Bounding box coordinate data
- Opening Delimiter -

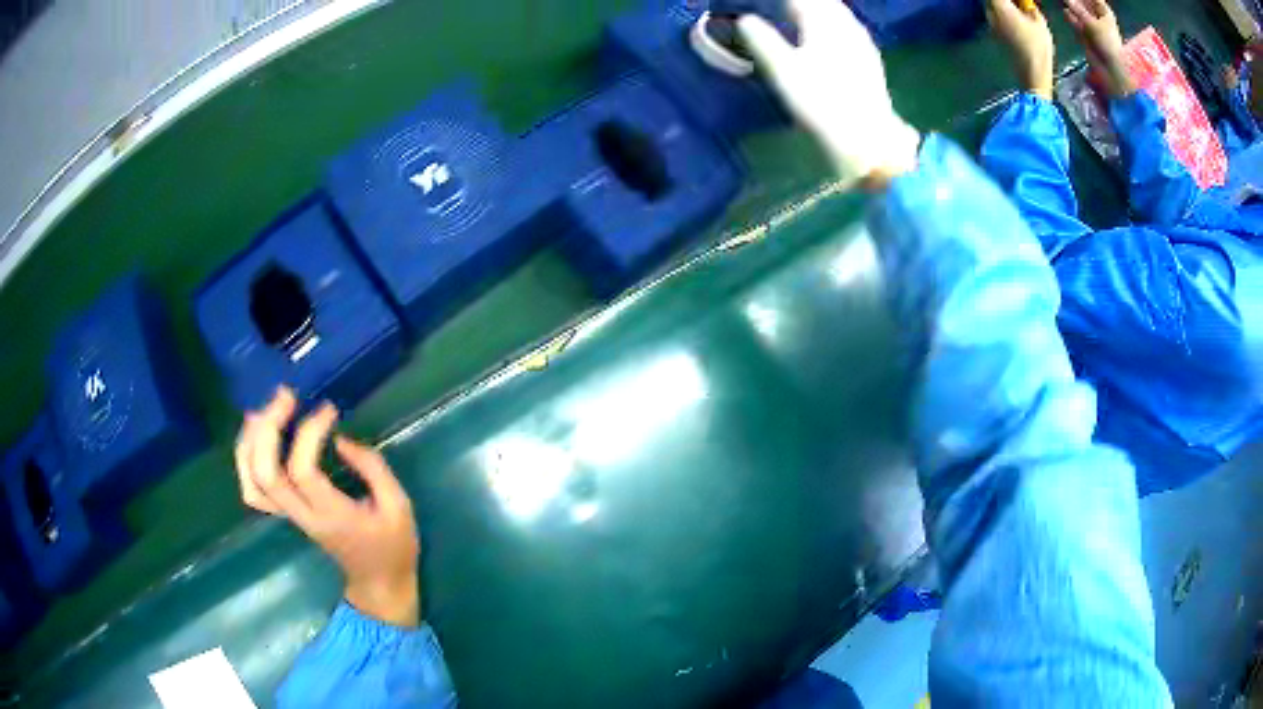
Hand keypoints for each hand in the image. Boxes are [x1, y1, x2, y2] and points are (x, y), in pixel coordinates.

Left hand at [235, 387, 420, 626]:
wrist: (379, 582)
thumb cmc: (393, 546)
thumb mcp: (399, 506)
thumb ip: (372, 469)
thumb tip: (339, 439)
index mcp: (332, 516)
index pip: (302, 471)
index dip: (309, 433)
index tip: (329, 409)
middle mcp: (303, 516)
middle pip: (265, 473)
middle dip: (269, 428)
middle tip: (285, 396)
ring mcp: (291, 518)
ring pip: (252, 482)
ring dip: (250, 442)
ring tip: (262, 410)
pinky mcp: (287, 515)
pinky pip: (254, 491)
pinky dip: (246, 461)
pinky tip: (256, 436)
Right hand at [738, 0, 919, 188]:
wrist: (869, 139)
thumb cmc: (822, 103)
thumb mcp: (783, 71)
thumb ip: (762, 40)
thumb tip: (745, 19)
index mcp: (822, 22)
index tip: (762, 2)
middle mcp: (845, 26)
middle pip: (823, 2)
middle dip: (803, 1)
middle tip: (785, 5)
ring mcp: (861, 43)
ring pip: (838, 13)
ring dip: (821, 9)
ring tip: (802, 12)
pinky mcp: (871, 60)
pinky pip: (849, 28)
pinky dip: (834, 23)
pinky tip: (830, 34)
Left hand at [987, 0, 1054, 99]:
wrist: (1033, 75)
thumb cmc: (1039, 49)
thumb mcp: (1040, 22)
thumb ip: (1029, 7)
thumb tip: (1026, 3)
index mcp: (1001, 7)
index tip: (1019, 1)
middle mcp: (991, 14)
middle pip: (991, 0)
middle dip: (1005, 1)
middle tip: (1020, 5)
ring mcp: (991, 25)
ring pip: (991, 7)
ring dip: (1003, 6)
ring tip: (1019, 12)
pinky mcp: (994, 35)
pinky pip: (995, 18)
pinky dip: (1003, 16)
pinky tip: (1016, 22)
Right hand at [1064, 0, 1136, 97]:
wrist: (1109, 69)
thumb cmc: (1105, 44)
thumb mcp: (1091, 23)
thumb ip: (1077, 9)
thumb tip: (1067, 0)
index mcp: (1106, 15)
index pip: (1096, 0)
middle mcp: (1100, 20)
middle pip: (1087, 5)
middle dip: (1078, 1)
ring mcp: (1093, 29)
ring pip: (1081, 13)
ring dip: (1073, 7)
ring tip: (1065, 1)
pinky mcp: (1087, 36)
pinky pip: (1078, 23)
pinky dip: (1072, 18)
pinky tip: (1065, 12)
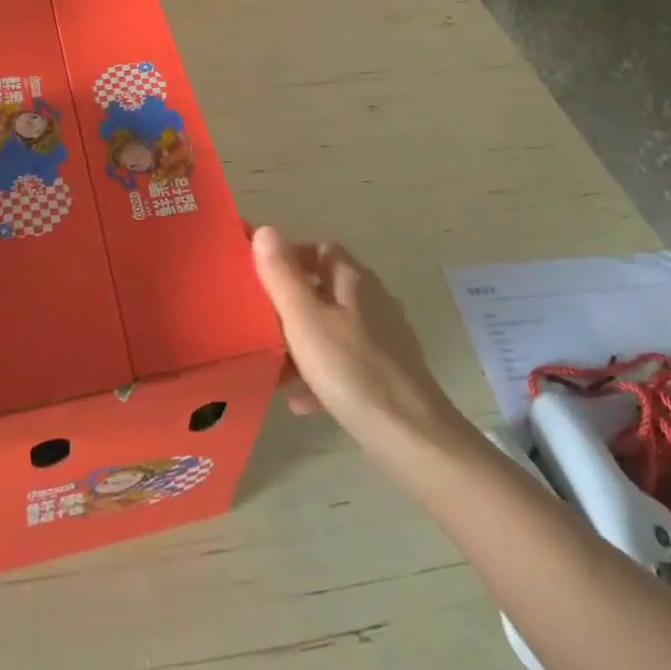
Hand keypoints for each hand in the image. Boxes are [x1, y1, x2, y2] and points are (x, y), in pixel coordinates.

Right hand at [251, 226, 470, 455]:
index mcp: (354, 281)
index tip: (258, 275)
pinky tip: (299, 400)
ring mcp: (383, 340)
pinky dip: (320, 375)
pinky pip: (344, 365)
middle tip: (258, 321)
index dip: (289, 256)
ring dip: (302, 342)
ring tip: (273, 365)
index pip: (320, 250)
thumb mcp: (305, 321)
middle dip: (291, 303)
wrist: (412, 438)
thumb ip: (282, 276)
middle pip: (325, 289)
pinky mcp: (387, 375)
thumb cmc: (352, 371)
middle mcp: (373, 302)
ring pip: (333, 329)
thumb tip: (265, 230)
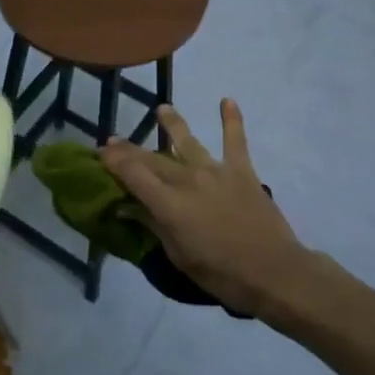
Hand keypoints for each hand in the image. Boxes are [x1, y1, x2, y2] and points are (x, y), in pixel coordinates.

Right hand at [101, 100, 311, 318]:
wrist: (274, 272)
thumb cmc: (221, 273)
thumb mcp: (178, 256)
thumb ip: (153, 226)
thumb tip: (126, 208)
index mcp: (169, 204)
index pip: (133, 174)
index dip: (113, 161)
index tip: (100, 153)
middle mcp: (188, 180)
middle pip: (152, 159)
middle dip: (129, 149)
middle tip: (114, 140)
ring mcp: (216, 171)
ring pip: (188, 141)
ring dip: (172, 124)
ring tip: (162, 109)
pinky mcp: (242, 172)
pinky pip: (236, 141)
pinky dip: (232, 120)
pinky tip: (227, 101)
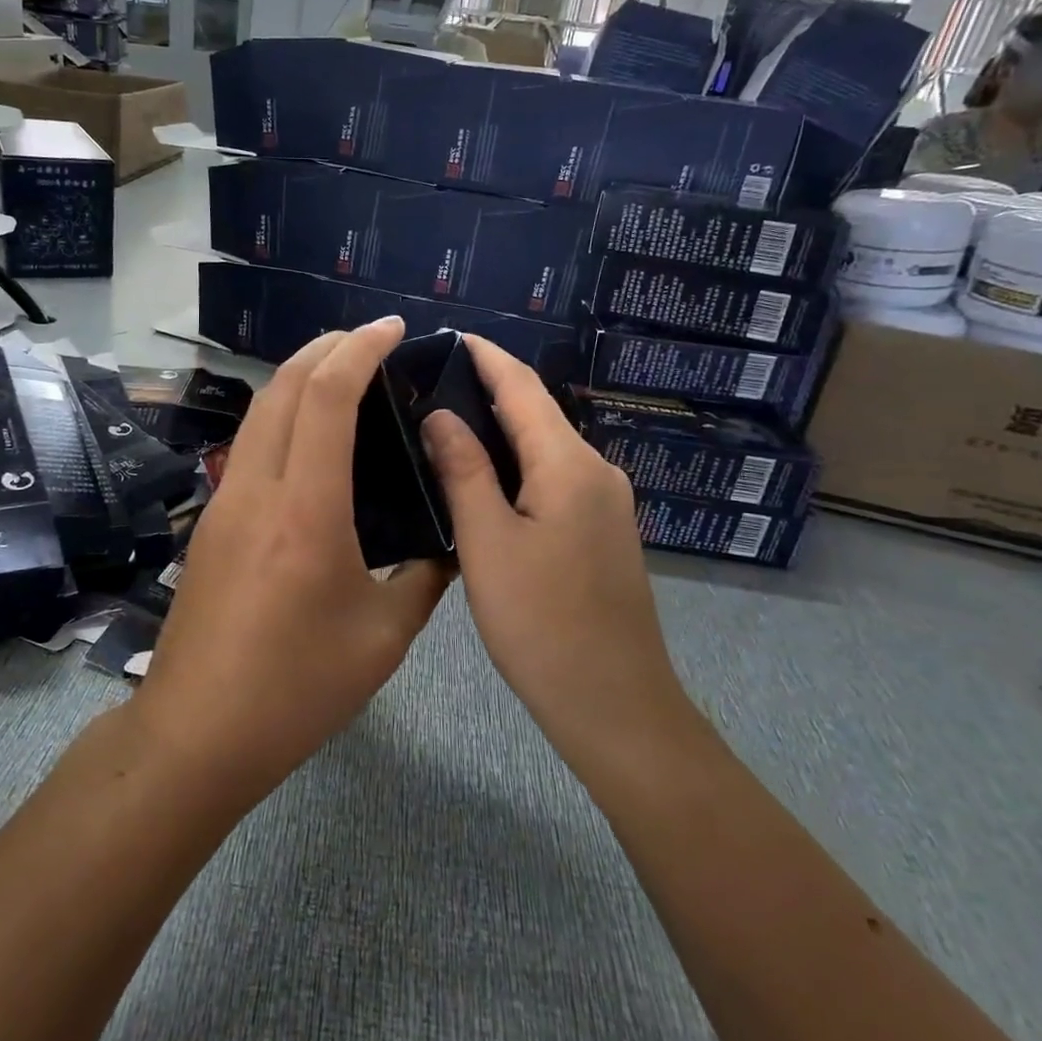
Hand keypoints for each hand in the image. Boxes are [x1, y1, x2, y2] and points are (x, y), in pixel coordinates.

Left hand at [133, 319, 449, 800]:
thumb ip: (424, 580)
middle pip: (283, 387)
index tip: (392, 328)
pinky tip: (311, 437)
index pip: (327, 398)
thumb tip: (449, 542)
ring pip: (259, 412)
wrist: (196, 732)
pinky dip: (283, 415)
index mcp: (305, 511)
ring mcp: (224, 503)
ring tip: (344, 372)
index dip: (359, 349)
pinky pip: (250, 445)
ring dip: (299, 377)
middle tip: (371, 339)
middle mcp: (256, 490)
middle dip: (326, 347)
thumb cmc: (296, 690)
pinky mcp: (211, 522)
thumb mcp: (383, 639)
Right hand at [420, 338, 688, 754]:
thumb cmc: (541, 623)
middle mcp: (596, 471)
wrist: (614, 704)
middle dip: (486, 390)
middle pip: (536, 414)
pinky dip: (515, 465)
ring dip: (498, 430)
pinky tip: (481, 477)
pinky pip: (553, 478)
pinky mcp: (601, 532)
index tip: (447, 335)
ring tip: (443, 423)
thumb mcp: (487, 543)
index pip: (523, 387)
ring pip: (544, 448)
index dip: (485, 357)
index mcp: (569, 465)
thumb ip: (463, 470)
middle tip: (428, 383)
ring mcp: (605, 503)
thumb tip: (439, 414)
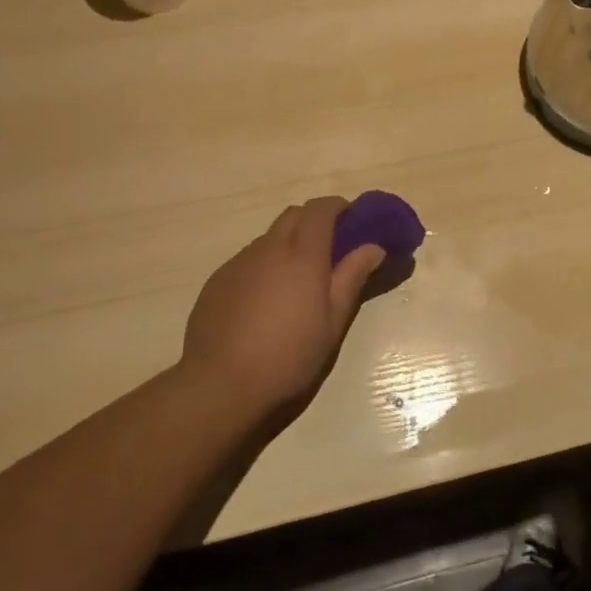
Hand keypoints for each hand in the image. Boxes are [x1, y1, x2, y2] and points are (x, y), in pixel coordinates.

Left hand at [180, 198, 387, 417]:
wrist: (219, 385)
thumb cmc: (288, 356)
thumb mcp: (332, 322)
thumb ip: (352, 278)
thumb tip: (373, 247)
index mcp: (302, 254)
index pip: (320, 209)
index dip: (338, 206)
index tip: (352, 219)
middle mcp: (269, 248)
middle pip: (293, 215)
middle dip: (314, 220)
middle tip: (330, 247)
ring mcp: (239, 262)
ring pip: (269, 238)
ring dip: (288, 244)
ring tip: (297, 281)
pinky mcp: (218, 280)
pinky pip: (248, 260)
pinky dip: (265, 266)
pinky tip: (265, 301)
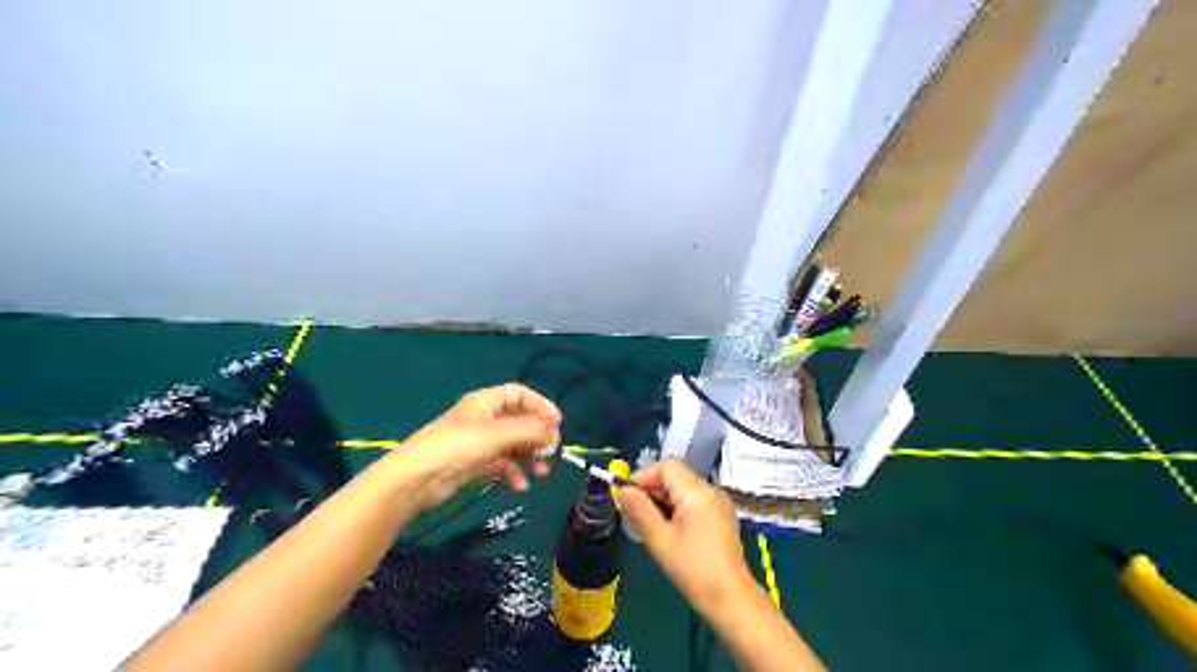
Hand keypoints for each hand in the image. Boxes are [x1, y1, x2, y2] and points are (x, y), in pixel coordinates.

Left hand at [395, 383, 562, 508]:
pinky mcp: (474, 463)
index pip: (520, 394)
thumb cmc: (457, 446)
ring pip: (513, 444)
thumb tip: (554, 432)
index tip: (557, 423)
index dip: (540, 405)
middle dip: (537, 435)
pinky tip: (521, 486)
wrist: (416, 479)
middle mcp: (484, 418)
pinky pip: (502, 463)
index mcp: (486, 402)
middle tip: (552, 451)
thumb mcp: (497, 434)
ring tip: (542, 472)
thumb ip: (529, 431)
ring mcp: (479, 441)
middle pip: (519, 420)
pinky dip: (513, 472)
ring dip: (529, 457)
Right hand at [622, 460, 748, 616]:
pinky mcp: (722, 515)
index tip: (628, 495)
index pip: (667, 466)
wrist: (730, 598)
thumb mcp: (659, 539)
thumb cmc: (692, 568)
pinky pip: (695, 500)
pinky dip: (678, 507)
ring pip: (684, 488)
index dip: (644, 476)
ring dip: (664, 499)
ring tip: (649, 524)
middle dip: (652, 489)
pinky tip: (669, 529)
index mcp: (696, 491)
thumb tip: (623, 489)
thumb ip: (640, 509)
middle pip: (676, 475)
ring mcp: (719, 502)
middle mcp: (711, 490)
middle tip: (634, 513)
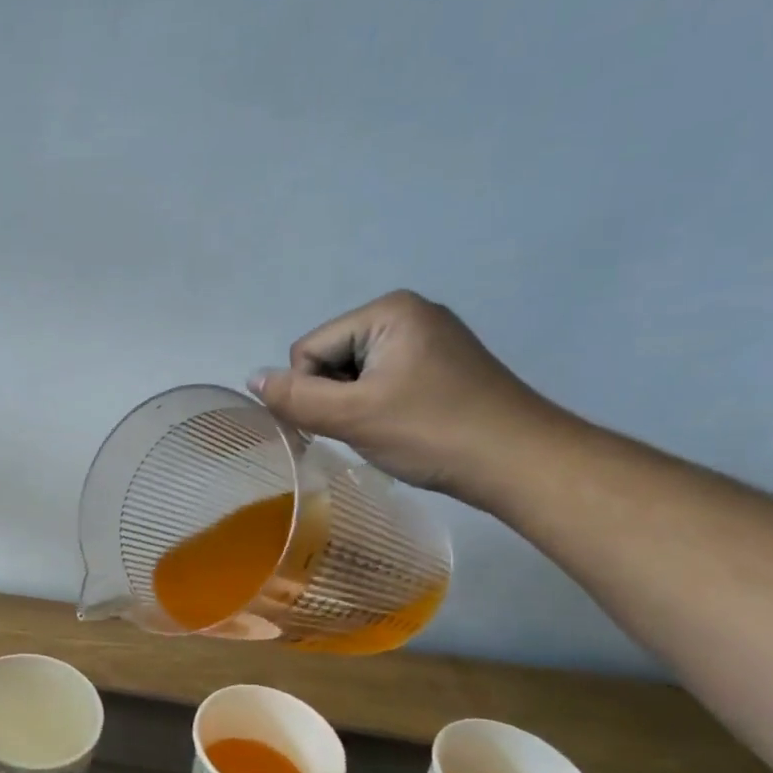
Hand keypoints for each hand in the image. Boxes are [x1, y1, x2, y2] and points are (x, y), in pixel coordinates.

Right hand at [247, 290, 568, 502]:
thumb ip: (295, 398)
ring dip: (357, 406)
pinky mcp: (441, 365)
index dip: (314, 392)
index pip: (308, 350)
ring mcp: (429, 338)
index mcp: (387, 310)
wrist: (520, 462)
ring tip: (390, 430)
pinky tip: (404, 427)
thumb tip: (251, 379)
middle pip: (330, 358)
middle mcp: (408, 313)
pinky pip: (382, 381)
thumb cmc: (432, 432)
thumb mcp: (352, 416)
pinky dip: (380, 407)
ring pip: (354, 374)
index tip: (349, 420)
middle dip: (337, 397)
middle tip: (371, 427)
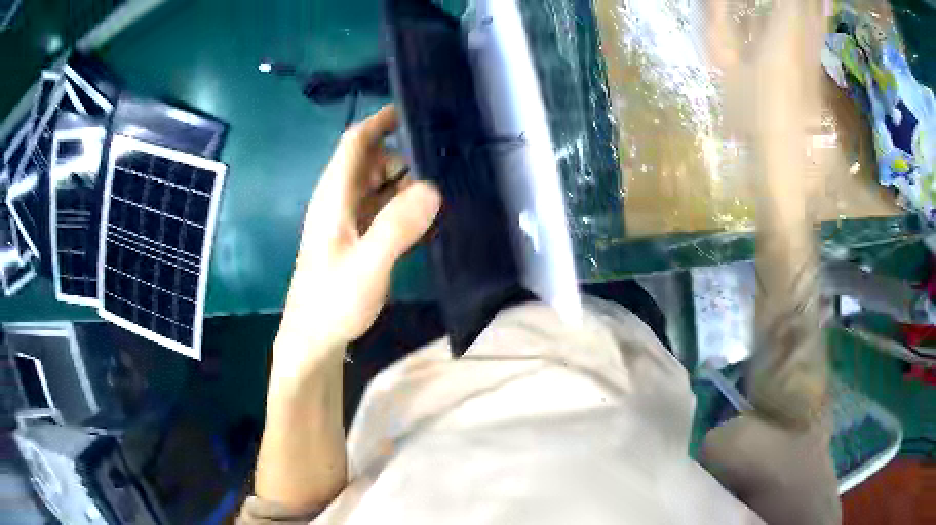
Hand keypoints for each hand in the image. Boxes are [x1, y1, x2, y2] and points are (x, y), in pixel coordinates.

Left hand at [276, 105, 440, 373]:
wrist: (313, 339)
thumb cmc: (332, 301)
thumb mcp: (367, 265)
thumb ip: (397, 226)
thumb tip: (432, 188)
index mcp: (334, 197)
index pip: (355, 144)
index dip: (379, 122)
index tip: (412, 110)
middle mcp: (339, 202)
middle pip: (370, 161)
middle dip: (402, 155)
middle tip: (443, 161)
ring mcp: (347, 221)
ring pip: (377, 186)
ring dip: (404, 182)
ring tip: (442, 186)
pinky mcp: (355, 239)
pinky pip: (381, 209)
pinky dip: (401, 204)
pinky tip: (424, 215)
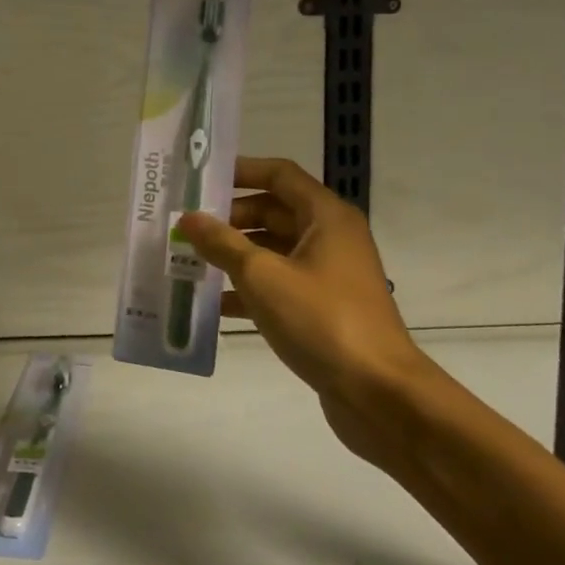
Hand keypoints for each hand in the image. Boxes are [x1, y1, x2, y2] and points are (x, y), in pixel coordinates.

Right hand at [177, 156, 443, 469]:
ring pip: (273, 251)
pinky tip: (212, 305)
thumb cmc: (322, 320)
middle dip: (229, 218)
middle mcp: (330, 238)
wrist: (379, 393)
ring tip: (189, 262)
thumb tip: (188, 218)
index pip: (279, 174)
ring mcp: (328, 275)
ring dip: (234, 255)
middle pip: (273, 212)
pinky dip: (248, 290)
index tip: (200, 180)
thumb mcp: (262, 276)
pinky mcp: (323, 308)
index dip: (241, 171)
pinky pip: (278, 285)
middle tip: (186, 227)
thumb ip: (222, 244)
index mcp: (326, 217)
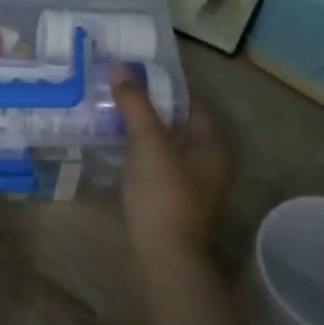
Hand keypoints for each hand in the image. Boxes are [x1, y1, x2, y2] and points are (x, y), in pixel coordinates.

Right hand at [111, 66, 232, 258]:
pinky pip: (156, 167)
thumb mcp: (148, 142)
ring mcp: (191, 186)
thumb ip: (135, 104)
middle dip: (149, 107)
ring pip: (165, 147)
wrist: (163, 257)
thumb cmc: (163, 194)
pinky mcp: (172, 203)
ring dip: (141, 132)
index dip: (165, 85)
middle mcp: (209, 163)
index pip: (191, 102)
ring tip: (110, 114)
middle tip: (118, 90)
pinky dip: (138, 155)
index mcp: (213, 144)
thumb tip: (120, 67)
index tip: (135, 71)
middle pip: (177, 124)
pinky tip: (114, 149)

- Closing Delimiter -

» **What to do**
Out of the data above, give again only the lines starting at the one holding "pinky mcp: (287, 515)" and ending at the one holding "thumb cmc: (1039, 49)", unchanged.

» **Written answer**
pinky mcp: (287, 515)
pinky pip: (254, 491)
pinky dip: (246, 461)
pinky tip: (256, 436)
Right hand at [738, 0, 919, 188]:
wrist: (869, 139)
thumb cmc: (822, 103)
thumb mcp: (783, 71)
thumb ip: (762, 40)
thumb tip: (745, 19)
index mcp: (822, 22)
index tip: (762, 2)
middle mcp: (845, 26)
middle pip: (823, 2)
middle dip: (803, 1)
middle tip: (785, 5)
ring mcp: (861, 43)
ring pip: (838, 13)
ring dip: (821, 9)
ring tip: (802, 12)
pinky mcp: (871, 60)
pinky pip: (849, 28)
pinky dip: (834, 23)
pinky tip: (830, 34)
Left hand at [987, 0, 1054, 99]:
wrist: (1033, 75)
thumb cmc: (1039, 49)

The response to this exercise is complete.